• [Source extract]:

++++++++++

From 61009379872b40dbd0d69bb3baaf82e55ec58b39 Mon Sep 17 00:00:00 2001
From: Mathieu Desnoyers <mathieu.desnoyers@efficios.com>
Date: Thu, 8 Mar 2012 20:16:27 -0500
Subject: [PATCH] RCU Judy Array Design and initial files

Signed-off-by: Mathieu Desnoyers <mathieu.desnoyers@efficios.com>
---
 Makefile.am            |   6 +-
 rcuja/design.txt       | 373 +++++++++++++++++++++++++++++++++++++++++
 rcuja/rcuja-internal.h |  27 +++
 rcuja/rcuja.c          |  25 +++
 4 files changed, 429 insertions(+), 2 deletions(-)
 create mode 100644 rcuja/design.txt
 create mode 100644 rcuja/rcuja-internal.h
 create mode 100644 rcuja/rcuja.c

diff --git a/Makefile.am b/Makefile.am
index 0a4d357..df170f3 100644
--- a/Makefile.am
+++ b/Makefile.am
@@ -17,7 +17,7 @@ nobase_dist_include_HEADERS = urcu/compiler.h urcu/hlist.h urcu/list.h \
 		urcu/wfqueue.h urcu/rculfstack.h urcu/rculfqueue.h \
 		urcu/ref.h urcu/cds.h urcu/urcu_ref.h urcu/urcu-futex.h \
 		urcu/uatomic_arch.h urcu/rculfhash.h urcu/wfcqueue.h \
-		urcu/lfstack.h \
+		urcu/rcuja.h urcu/lfstack.h \
 		$(top_srcdir)/urcu/map/*.h \
 		$(top_srcdir)/urcu/static/*.h \
 		urcu/tls-compat.h
@@ -45,6 +45,8 @@ endif
 RCULFHASH = rculfhash.c rculfhash-mm-order.c rculfhash-mm-chunk.c \
 		rculfhash-mm-mmap.c
 
+RCUJA = rcuja/rcuja.c
+
 lib_LTLIBRARIES = liburcu-common.la \
 		liburcu.la liburcu-qsbr.la \
 		liburcu-mb.la liburcu-signal.la liburcu-bp.la \
@@ -74,7 +76,7 @@ liburcu_bp_la_SOURCES = urcu-bp.c urcu-pointer.c $(COMPAT)
 liburcu_bp_la_LIBADD = liburcu-common.la
 
 liburcu_cds_la_SOURCES = rculfqueue.c rculfstack.c lfstack.c \
-	$(RCULFHASH) $(COMPAT)
+	$(RCULFHASH) $(RCUJA) $(COMPAT)
 liburcu_cds_la_LIBADD = liburcu-common.la
 
 pkgconfigdir = $(libdir)/pkgconfig
diff --git a/rcuja/design.txt b/rcuja/design.txt
new file mode 100644
index 0000000..775ec97
--- /dev/null
+++ b/rcuja/design.txt
@@ -0,0 +1,373 @@
+RCU Judy Array Design
+Mathieu Desnoyers <mathieu.desnoyers@efficios.com>
+March 8, 2012
+
+Initial ideas based on the released Judy Shop Manual
+(http://judy.sourceforge.net/). Judy was invented by Doug Baskins and
+implemented by Hewlett-Packard.

++++++++++

• [Data shown]:
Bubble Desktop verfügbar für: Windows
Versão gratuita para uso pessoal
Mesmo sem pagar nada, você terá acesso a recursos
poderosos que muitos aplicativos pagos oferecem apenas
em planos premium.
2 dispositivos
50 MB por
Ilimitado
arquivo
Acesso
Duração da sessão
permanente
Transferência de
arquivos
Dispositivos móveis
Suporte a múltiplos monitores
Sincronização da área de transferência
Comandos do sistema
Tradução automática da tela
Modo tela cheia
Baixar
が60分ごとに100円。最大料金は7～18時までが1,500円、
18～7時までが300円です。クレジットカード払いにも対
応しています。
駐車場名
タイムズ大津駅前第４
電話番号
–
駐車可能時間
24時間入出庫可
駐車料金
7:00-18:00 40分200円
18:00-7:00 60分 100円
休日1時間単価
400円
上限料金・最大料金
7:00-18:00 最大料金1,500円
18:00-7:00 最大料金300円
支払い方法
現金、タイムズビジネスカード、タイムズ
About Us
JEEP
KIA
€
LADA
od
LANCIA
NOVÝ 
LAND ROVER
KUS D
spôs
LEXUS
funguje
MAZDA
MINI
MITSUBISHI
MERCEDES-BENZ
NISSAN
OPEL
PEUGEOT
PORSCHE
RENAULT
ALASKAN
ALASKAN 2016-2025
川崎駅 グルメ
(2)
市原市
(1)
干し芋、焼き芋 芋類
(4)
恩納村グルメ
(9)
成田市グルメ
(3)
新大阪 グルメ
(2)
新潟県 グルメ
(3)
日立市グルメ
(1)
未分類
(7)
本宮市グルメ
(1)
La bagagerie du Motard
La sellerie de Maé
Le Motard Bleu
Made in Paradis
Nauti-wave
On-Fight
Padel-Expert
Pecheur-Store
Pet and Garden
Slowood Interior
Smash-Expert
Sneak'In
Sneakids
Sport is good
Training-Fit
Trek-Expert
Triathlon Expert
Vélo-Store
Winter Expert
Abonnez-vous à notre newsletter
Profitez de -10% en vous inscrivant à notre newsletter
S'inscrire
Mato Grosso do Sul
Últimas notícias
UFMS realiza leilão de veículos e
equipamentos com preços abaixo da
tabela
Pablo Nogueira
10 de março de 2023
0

++++++++++

• [Activity A]:
From the diffstat in the patch, list every file it shows as changed.
• [Activity B]:
Reproduce the part of the patch that opens with "Signed-off-by: Mathieu Desnoyers" and closes with "insertions(+), 2 deletions(-)", changing "insertions" to "additions".

• [Task response A]:
Makefile.am
rcuja/design.txt
rcuja/rcuja-internal.h
rcuja/rcuja.c

• [Task response B]:
Signed-off-by: Mathieu Desnoyers <mathieu.desnoyers@efficios.com>
---
 Makefile.am            |   6 +-
 rcuja/design.txt       | 373 +++++++++++++++++++++++++++++++++++++++++
 rcuja/rcuja-internal.h |  27 +++
 rcuja/rcuja.c          |  25 +++
 4 files changed, 429 additions(+), 2 deletions(-)